Able to ride yesterday and today
Don't try to make key changes to your cycling, running shoes, swim technique or golf swing etc right smack in your regular season if you're competing. Just like you wouldn't use a new pair of racing shoes without trying it way before the race.

In my opinion, it's much better to use the new gear after your time off at the end of your season after you've not been riding or running etc. Your body will not be so sensitive to the changes. This I've learnt the hard way.

White marks the spot
Just in case you're wondering, we do mark the insert inside the cycling shoe too.

Monday, October 22, 2018

Tensegrity Of The Spine

Lining up half the participants to compare their necks and backs
After Aized and Rachel did Arches and Legs last week, it's the turn of the three amigos this this two days as we do "Tensegrity of the Spine" over the next two days.
Range of movement in the spine

This course is very intense and heavy going as there's a lot of rationale behind the theory involved. Everyone (yes, you read correctly) got lost at some point today, including yours truly.

Let's hope we get a clearer picture tomorrow.

Sunday, October 14, 2018

The Amazing Fiona Oakes

Picture from Livekindly.co
I've never heard or read about Fiona Oakes before. Until my wife told me about her two days ago. She is so unassuming, humble and in her own words "I'm not really a runner". Actually she is a fantastic runner. Fiona Oakes is the fastest woman in the world to run a marathon on all seven continents and the north pole both in cumulative and elapsed time.

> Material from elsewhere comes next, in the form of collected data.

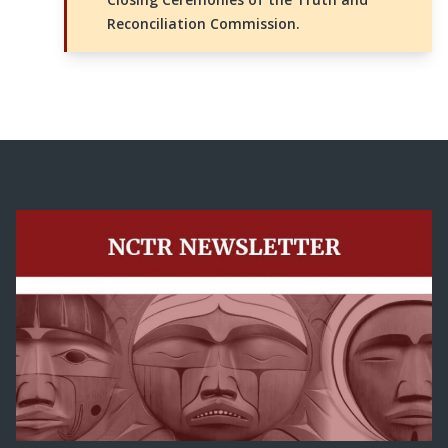
Reconciliation Commission.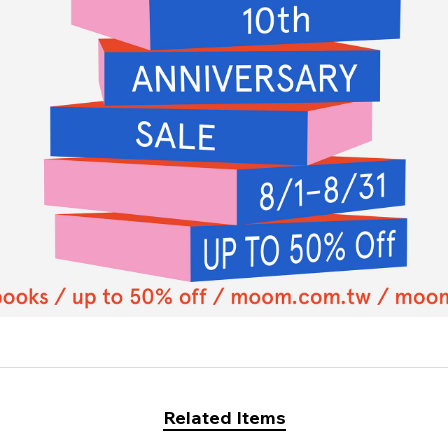
Related Items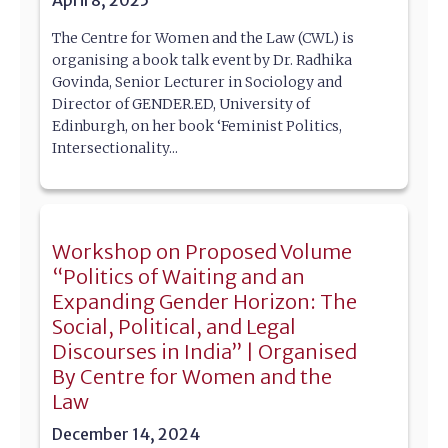
The Centre for Women and the Law (CWL) is
organising a book talk event by Dr. Radhika
Govinda, Senior Lecturer in Sociology and
Director of GENDER.ED, University of
Edinburgh, on her book ‘Feminist Politics,
Intersectionality...
Workshop on Proposed Volume
“Politics of Waiting and an
Expanding Gender Horizon: The
Social, Political, and Legal
Discourses in India” | Organised
By Centre for Women and the
Law
December 14, 2024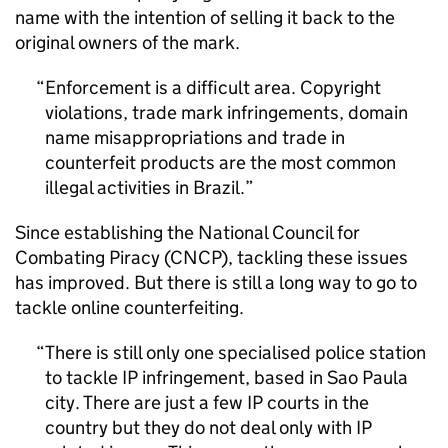
name with the intention of selling it back to the
original owners of the mark.
Enforcement is a difficult area. Copyright
violations, trade mark infringements, domain
name misappropriations and trade in
counterfeit products are the most common
illegal activities in Brazil.
Since establishing the National Council for
Combating Piracy (CNCP), tackling these issues
has improved. But there is still a long way to go to
tackle online counterfeiting.
There is still only one specialised police station
to tackle
IP
infringement, based in Sao Paula
city. There are just a few
IP
courts in the
country but they do not deal only with
IP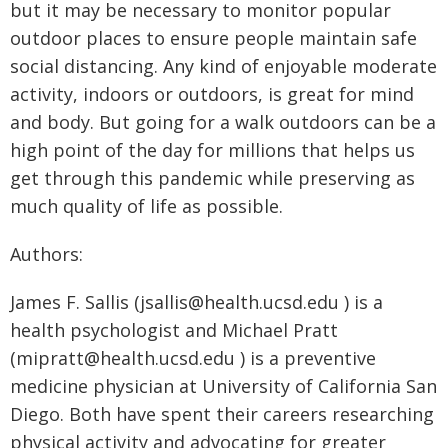
but it may be necessary to monitor popular
outdoor places to ensure people maintain safe
social distancing. Any kind of enjoyable moderate
activity, indoors or outdoors, is great for mind
and body. But going for a walk outdoors can be a
high point of the day for millions that helps us
get through this pandemic while preserving as
much quality of life as possible.
Authors:
James F. Sallis (jsallis@health.ucsd.edu ) is a
health psychologist and Michael Pratt
(mipratt@health.ucsd.edu ) is a preventive
medicine physician at University of California San
Diego. Both have spent their careers researching
physical activity and advocating for greater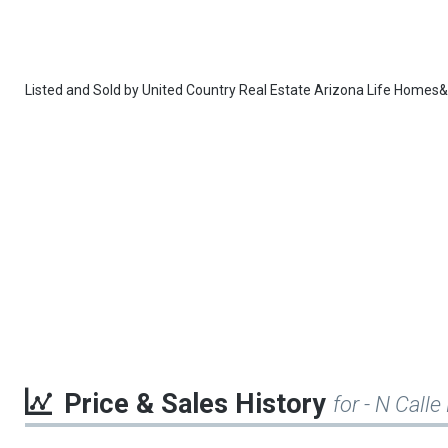
Listed and Sold by
United Country Real Estate Arizona Life Homes
Price & Sales History
for - N Call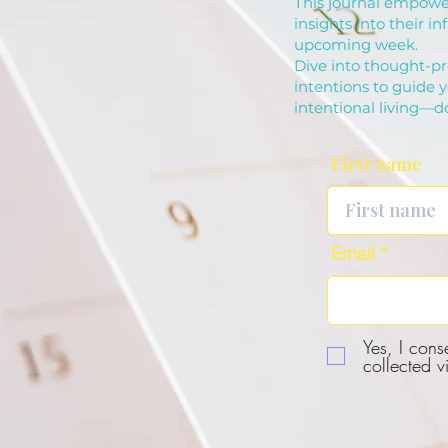
This journal empower
insights into their in
upcoming week.
Dive into thought-pr
intentions to guide 
intentional living—
First name
Email
Yes, I cons
collected v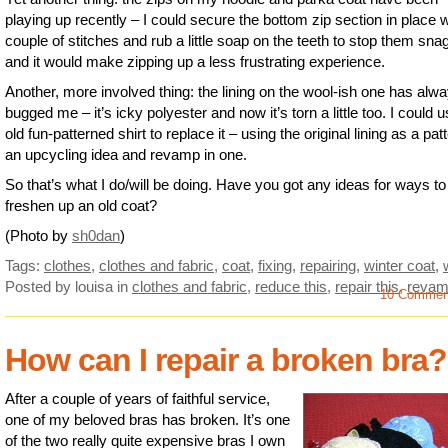
playing up recently – I could secure the bottom zip section in place w
couple of stitches and rub a little soap on the teeth to stop them sna
and it would make zipping up a less frustrating experience.
Another, more involved thing: the lining on the wool-ish one has alw
bugged me – it’s icky polyester and now it’s torn a little too. I could 
old fun-patterned shirt to replace it – using the original lining as a pat
an upcycling idea and revamp in one.
So that’s what I do/will be doing. Have you got any ideas for ways to
freshen up an old coat?
(Photo by
sh0dan
)
Tags:
clothes
,
clothes and fabric
,
coat
,
fixing
,
repairing
,
winter coat
,
Posted by louisa
in
clothes and fabric
,
reduce this
,
repair this
,
revam
10 Commen
How can I repair a broken bra?
After a couple of years of faithful service,
one of my beloved bras has broken. It’s one
of the two really quite expensive bras I own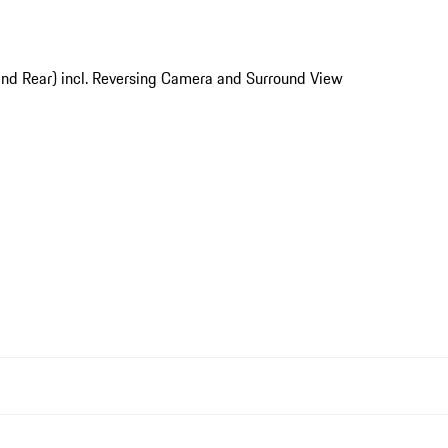
and Rear) incl. Reversing Camera and Surround View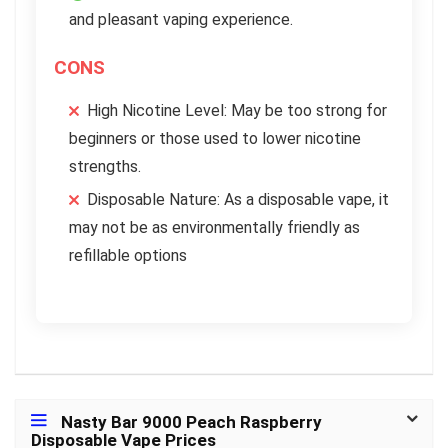
and pleasant vaping experience.
CONS
High Nicotine Level: May be too strong for
beginners or those used to lower nicotine
strengths.
Disposable Nature: As a disposable vape, it
may not be as environmentally friendly as
refillable options
Nasty Bar 9000 Peach Raspberry
Disposable Vape Prices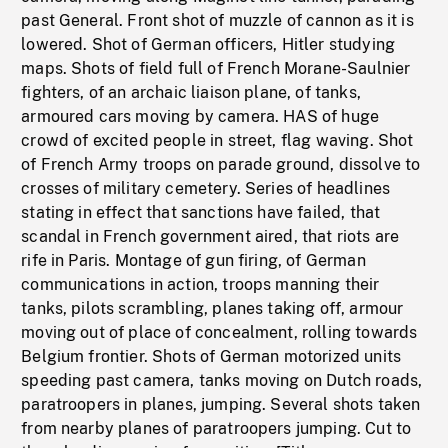
past General. Front shot of muzzle of cannon as it is
lowered. Shot of German officers, Hitler studying
maps. Shots of field full of French Morane-Saulnier
fighters, of an archaic liaison plane, of tanks,
armoured cars moving by camera. HAS of huge
crowd of excited people in street, flag waving. Shot
of French Army troops on parade ground, dissolve to
crosses of military cemetery. Series of headlines
stating in effect that sanctions have failed, that
scandal in French government aired, that riots are
rife in Paris. Montage of gun firing, of German
communications in action, troops manning their
tanks, pilots scrambling, planes taking off, armour
moving out of place of concealment, rolling towards
Belgium frontier. Shots of German motorized units
speeding past camera, tanks moving on Dutch roads,
paratroopers in planes, jumping. Several shots taken
from nearby planes of paratroopers jumping. Cut to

I thought I had it bad when I've had three knee operations before but Fiona has had seventeen knee operations and no patella (or knee cap)! Can you even imagine the rehab she has had to go through?

She was told when she was fourteen that she would find it hard to walk properly, let alone run again. It is truly amazing that she is still able to run so well. All this while being a vegan who eats one meal a day while while running an animal sanctuary.

So maybe we really don't need to eat meat and definitely not the sports and dietary supplements that are being marketed at us.

Watch the video, her partner Martin wonders how she can wake up at 3:30 am to start feeding the animals, run 20 km, come back and work all day cleaning and tending to the animals.

This just shows that the human body is truly resilient, amazing and and can perform really tremendous feats when there is a bigger cause (saving animals in Fiona's case).

If you're a runner, you have to watch the film, it's free until tomorrow.


*In case you're wondering why her running shoes look odd (I did) in the Marathon Des Sables, she's taped them up to avoid them falling apart.